Only half the beds in a newly opened, state-of-the-art intensive care unit at Starship Hospital are being used after a $40 million upgrade - partly because of a shortage of specialist nurses.
The hospital opened the expanded paediatric ICU in November and more beds were added last month, raising its potential capacity from 22 to 30 beds.
However, a shortage of nurses means just 16 beds are being used until more specialist staff can be hired. Additional beds could be used in emergencies, the hospital said.
Starship’s leadership downplayed the significance of the empty beds, saying the ICU had been upgraded to cope with future demand over the next 10-15 years.
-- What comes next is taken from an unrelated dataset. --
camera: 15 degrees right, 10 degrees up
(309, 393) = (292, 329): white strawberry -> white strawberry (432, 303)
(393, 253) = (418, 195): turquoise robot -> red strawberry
Demand had also reduced because of a drop in respiratory conditions during the Covid pandemic.
That contrasts with previous statements that the old 22-bed unit was facing “critical shortages” and that an expansion was needed “urgently”.
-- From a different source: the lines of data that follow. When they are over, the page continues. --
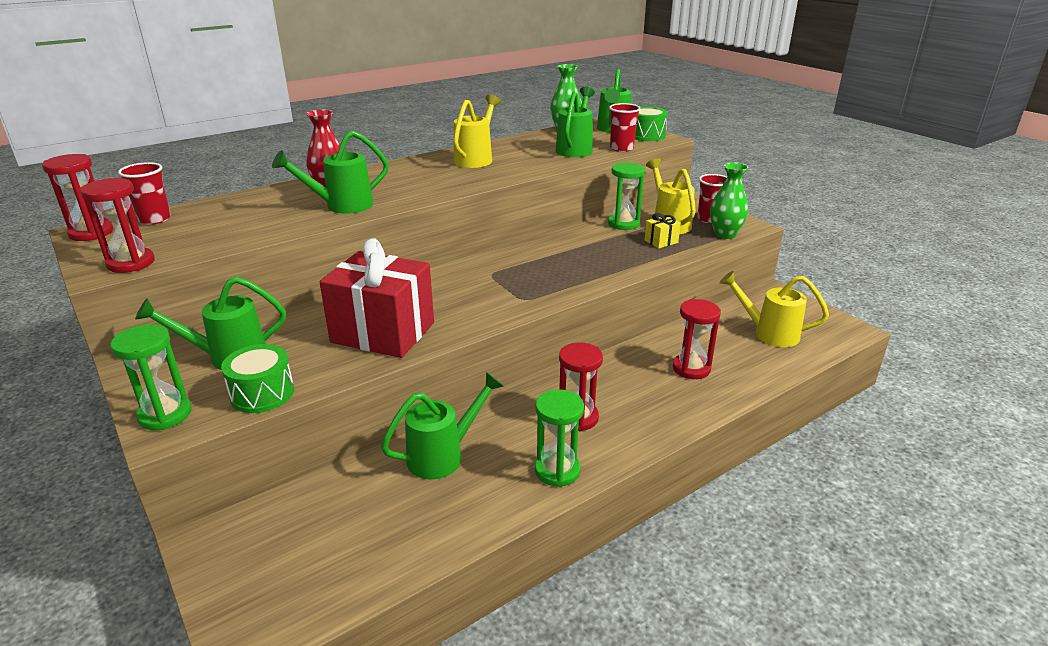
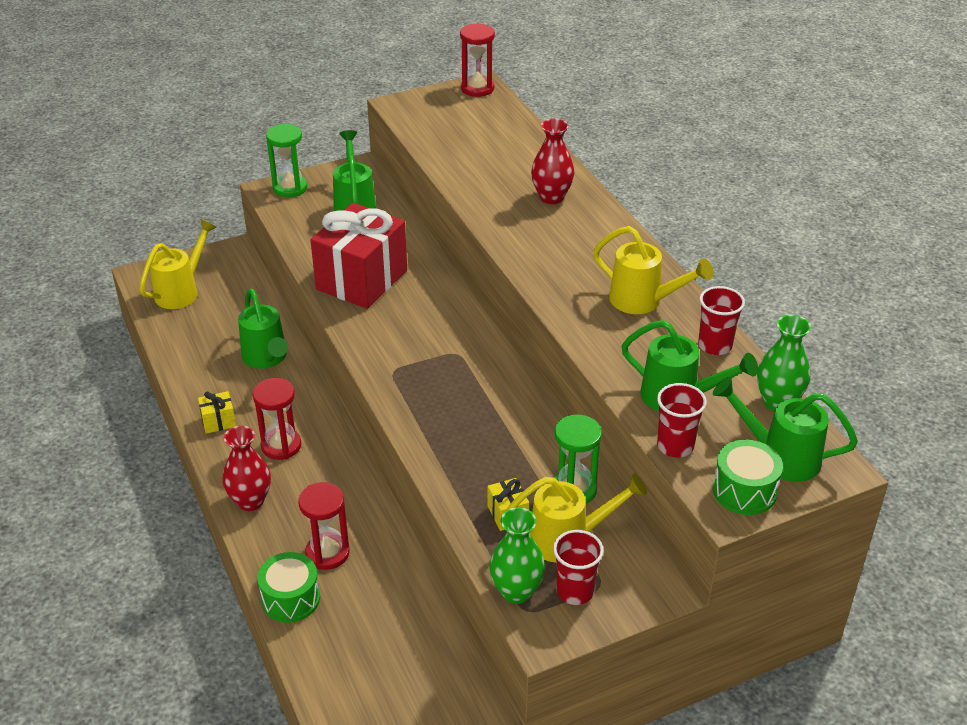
camera: 100 degrees right, 10 degrees up
(131, 263) = (409, 114): red hourglass -> none
(155, 219) = (499, 111): red cup -> red cup (715, 345)
(262, 393) = (296, 225): green drum -> green drum (291, 599)
(342, 206) = (504, 205): green watering can -> none
(557, 470) = (218, 421): green hourglass -> yellow gift
(658, 422) = (250, 501): none -> red vase
(769, 333) = (375, 656): yellow watering can -> yellow watering can (181, 291)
Nurses’ unions say the situation at Starship’s paediatric ICU (PICU) underlines the dire shortages in their sector, which they say are partly driven by burnout and uncompetitive pay and conditions.
In 2020, the Government put $25m towards the Starship project through the New Zealand Upgrade Programme, a $12 billion infrastructure investment.
The hospital’s fundraising arm, the Starship Foundation, ran a high-profile campaign to find the remaining $15m, telling potential donors the unit was “at critical capacity every 48 hours”.
Demand was being driven by population growth and changes in treatment for critically sick children. “The need to expand is now urgent”, director of surgical services John Beca said at the time.
The upgrade was set to be completed by winter 2022 but was delayed by Covid-19 and construction industry constraints.
Construction began last April and an additional four beds were in place by November. Another four ICU beds were ready last month, and there was space for two more to be added.
Nursing shortages at Starship were partly driven by uncompetitive pay rates and conditions, unions said. Photo / Natalie Slade
Beca said the PICU’s capacity was determined by the number of nurses available for each shift, rather than bed numbers. About 16 beds were currently in use, and this number could be increased when acute demand surged.
“While the expanded PICU has 30 beds, with capacity to eventually expand to 32, it’s important to note that the new physical capacity has been built to meet the needs of Starship for the next 10-15 years,” he said. “[F]rom the outset, we planned to build the PICU team progressively to meet future demand.”
Asked why the urgency to increase bed numbers appeared to have changed, Dr Beca said there had been a 15 to 20 per cent reduction in PICU demand because of a drop in respiratory conditions during the pandemic. This was expected to return to pre-Covid levels, a trend which had already started overseas.
National Party health spokesman Shane Reti said the rationale for the upgrade was that the PICU was regularly near full occupancy and urgently needed more beds.
“I am concerned if their business case was that they are at capacity and this was the argument for increasing the number of beds and resources.
“With winter coming, I would be very cautious about understaffing our premier paediatric ICU unit in New Zealand and strongly suspect this is due to health workforce shortages.”
National Party health spokesman Dr Shane Reti said Starship's business case for the larger ICU was based on urgent need for more beds. Photo / Bevan Conley
Starship is aiming to hire 40 more nurses for the PICU and wants to have 26 beds staffed by July 2024. It is recruiting nationally and internationally for staff, though it is up against high demand globally for PICU nurses.
“Therefore it will take time to increase the size of the team,” Beca said.
Nurses Society director David Wills said PICUs were “resource-hungry” because they usually required one nurse per patient, 24 hours a day. The old 22-bed PICU needed 130 full-time registered nurses, he said.
Wills agreed the shortages were a global problem. While hospital nurse salaries in New Zealand were now equivalent to Australian counterparts after a pay agreement last year, a large number of nurses had already left for overseas or were being aggressively recruited to other parts of the sector.
Anne Daniels, president of the New Zealand Nurses Organisation, said PICU nurses usually needed a minimum of 18 months’ experience and additional training on top of a nursing qualification.
“That’s why there’s a shortage. Even though there may be nurses in ED, for instance, they can’t just walk into the PICU and do the job.”
Shortages were affecting all parts of the health sector, she said.
“We are all absolutely stretched. We are burnt out. For many facing a day of work, they are wondering if they can get through it.”
The Government was criticised for not initially including nurses on a straight-to-residency pathway when it changed immigration settings last year. They were eventually added to the “Green List” in December.
Information released under the Official Information Act showed that a $300,000 Government campaign to recruit critical care nurses led to eight people being hired between the launch last February and June.
In an email, an Auckland District Health Board recruiter responded with disappointment to that total: “It ain’t much, I know that … sadly.”